Here's my attempt to write this in CL:
(defun seq (start-or-count &optional (end (1- start-or-count) end-present-p)
(by 1) &aux (start (if end-present-p start-or-count 0)))
(loop for i from start to end by by collect i))
Difference from your examples is that the third example is ran at compile-time as (+ 9 1) will be detected by my implementation as a constant (most implementations will do this, but they are not required by the standard to do it properly: how well a constant form will be detected depends on your implementation's own optimization code - CL merely gives access to this functionality, but only /recommends/ that compilers perform such optimizations).
And now I realized that a macro isn't really the recommended way to do this (when you have a function and a macro that are supposed to perform the same job, and the only reason you're also writing a macro is for optimization purposes, then you should use a compiler macro), thus the right definition is this:
(defun range (start-or-count &optional (end (1- start-or-count) end-present-p)
(by 1) &aux (start (if end-present-p start-or-count 0)))
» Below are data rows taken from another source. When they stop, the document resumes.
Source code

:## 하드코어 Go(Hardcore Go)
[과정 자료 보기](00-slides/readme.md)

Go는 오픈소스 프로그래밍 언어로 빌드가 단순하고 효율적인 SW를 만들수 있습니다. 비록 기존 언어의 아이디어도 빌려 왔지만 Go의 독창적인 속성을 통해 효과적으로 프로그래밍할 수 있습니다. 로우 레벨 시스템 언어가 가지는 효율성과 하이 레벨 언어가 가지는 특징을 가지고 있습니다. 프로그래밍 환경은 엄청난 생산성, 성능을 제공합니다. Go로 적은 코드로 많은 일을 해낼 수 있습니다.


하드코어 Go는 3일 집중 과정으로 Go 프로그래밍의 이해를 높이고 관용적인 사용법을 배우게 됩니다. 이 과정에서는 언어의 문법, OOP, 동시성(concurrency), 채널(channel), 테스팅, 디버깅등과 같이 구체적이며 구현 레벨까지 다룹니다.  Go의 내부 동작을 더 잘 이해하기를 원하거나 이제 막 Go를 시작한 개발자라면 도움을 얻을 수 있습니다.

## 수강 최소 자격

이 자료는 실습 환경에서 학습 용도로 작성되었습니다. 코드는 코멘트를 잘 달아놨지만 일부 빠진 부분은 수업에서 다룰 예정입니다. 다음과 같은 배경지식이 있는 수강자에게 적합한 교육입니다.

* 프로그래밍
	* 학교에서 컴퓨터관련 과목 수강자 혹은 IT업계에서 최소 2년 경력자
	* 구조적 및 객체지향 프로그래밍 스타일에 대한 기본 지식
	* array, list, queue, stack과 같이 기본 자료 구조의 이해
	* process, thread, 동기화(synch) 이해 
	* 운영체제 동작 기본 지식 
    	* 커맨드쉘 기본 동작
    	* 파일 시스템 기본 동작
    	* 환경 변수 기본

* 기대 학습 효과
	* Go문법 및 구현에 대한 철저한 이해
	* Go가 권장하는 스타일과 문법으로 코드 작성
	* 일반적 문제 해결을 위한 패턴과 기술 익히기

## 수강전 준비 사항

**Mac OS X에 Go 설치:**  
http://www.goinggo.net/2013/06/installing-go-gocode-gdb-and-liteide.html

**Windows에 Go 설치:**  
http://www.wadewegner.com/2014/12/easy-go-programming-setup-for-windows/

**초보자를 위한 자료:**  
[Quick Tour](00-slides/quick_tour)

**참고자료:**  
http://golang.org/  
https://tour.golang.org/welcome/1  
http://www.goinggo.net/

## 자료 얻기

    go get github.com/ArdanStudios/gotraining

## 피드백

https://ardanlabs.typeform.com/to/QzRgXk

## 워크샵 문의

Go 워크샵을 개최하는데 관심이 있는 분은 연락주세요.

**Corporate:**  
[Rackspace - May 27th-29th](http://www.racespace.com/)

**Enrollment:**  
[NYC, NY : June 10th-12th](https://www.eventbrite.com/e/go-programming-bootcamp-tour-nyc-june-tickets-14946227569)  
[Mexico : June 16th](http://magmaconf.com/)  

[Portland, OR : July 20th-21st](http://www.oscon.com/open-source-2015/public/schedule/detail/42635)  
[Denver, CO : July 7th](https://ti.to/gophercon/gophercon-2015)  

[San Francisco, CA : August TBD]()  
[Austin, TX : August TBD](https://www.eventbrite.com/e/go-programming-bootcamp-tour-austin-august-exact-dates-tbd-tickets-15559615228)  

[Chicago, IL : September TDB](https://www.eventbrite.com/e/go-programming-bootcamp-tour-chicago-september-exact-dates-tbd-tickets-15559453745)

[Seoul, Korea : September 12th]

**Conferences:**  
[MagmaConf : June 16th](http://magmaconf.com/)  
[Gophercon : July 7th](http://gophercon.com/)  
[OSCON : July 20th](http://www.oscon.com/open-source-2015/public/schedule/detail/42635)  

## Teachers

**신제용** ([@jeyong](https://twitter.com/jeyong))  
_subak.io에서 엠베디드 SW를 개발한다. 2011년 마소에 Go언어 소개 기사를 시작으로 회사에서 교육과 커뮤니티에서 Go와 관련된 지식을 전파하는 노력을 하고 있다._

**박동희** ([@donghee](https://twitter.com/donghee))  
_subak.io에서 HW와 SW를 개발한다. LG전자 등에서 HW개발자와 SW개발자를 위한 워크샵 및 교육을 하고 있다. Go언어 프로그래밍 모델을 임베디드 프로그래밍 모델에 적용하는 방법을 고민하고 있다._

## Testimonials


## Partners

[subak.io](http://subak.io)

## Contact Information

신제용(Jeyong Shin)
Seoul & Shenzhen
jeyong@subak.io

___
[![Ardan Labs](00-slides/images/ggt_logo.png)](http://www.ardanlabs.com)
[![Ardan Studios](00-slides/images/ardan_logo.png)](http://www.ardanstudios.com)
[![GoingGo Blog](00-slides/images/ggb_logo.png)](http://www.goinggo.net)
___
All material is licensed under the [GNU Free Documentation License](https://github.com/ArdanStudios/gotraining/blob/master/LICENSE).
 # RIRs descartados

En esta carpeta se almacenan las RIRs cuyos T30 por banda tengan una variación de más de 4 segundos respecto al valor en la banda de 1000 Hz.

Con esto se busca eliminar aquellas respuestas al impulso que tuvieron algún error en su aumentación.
(loop for i from start to end by by collect i))
(define-compiler-macro range (&rest args)
(if (every #'constantp args) `(list ,@(apply #'seq args)) `(seq ,@args)))
The only disadvantage to the macro version is that if you have a braindead implementation, it can refuse to run compiler macros, however if you have a braindead implementation, it might as well decide to not implement constantp for forms like (+ 1 (- 3 2). Either way, almost all major implementations support both of these just fine, so there's really no reason to worry (if you're running an implementation which doesn't support either of those, you've got other problems to worry about than this).
>>43
Oh, yes, I wrote that by hand, so I didn't notice, it produces (1 1.5 ... 4.5 5).
constantp
I wish Scheme had constant? too. It's not so difficult to implement, but it's boring and uninteresting.
>>44
Again, Scheme/Racket hasn't compiler macros, so if you have to optimise something (like, in this case, generating a list at compile-time), you have to write a macro.
I'm about to start learning CL, what compiler do you suggest me? Is SBCL a good choice (on Linux)?
>>46
SBCL is quite fine on Linux, it is the main implementation that I'm using, however I have my Emacs+SLIME set up so it can load a few other implementations that I have installed, this way I can test/compile my code with other implementations too (as long as I write it portably, if not, I tend to have to write a thin compatibility layer). Other free alternatives worth looking at are ClozureCL (OpenMCL), ECL, CMUCL (SBCL is a fork of this) and maybe CLISP. There's also a handful of decent commercial implementations (AllegroCL, Lisp-Works and Scieneer). If you desire portability to other platforms (Windows, *BSD, OS X, ...), some of those implementations support it (either fully or with some limitations: for example, SBCL's threading is only supported on Linux, however there are unofficial forks which add experimental support for it on other platforms).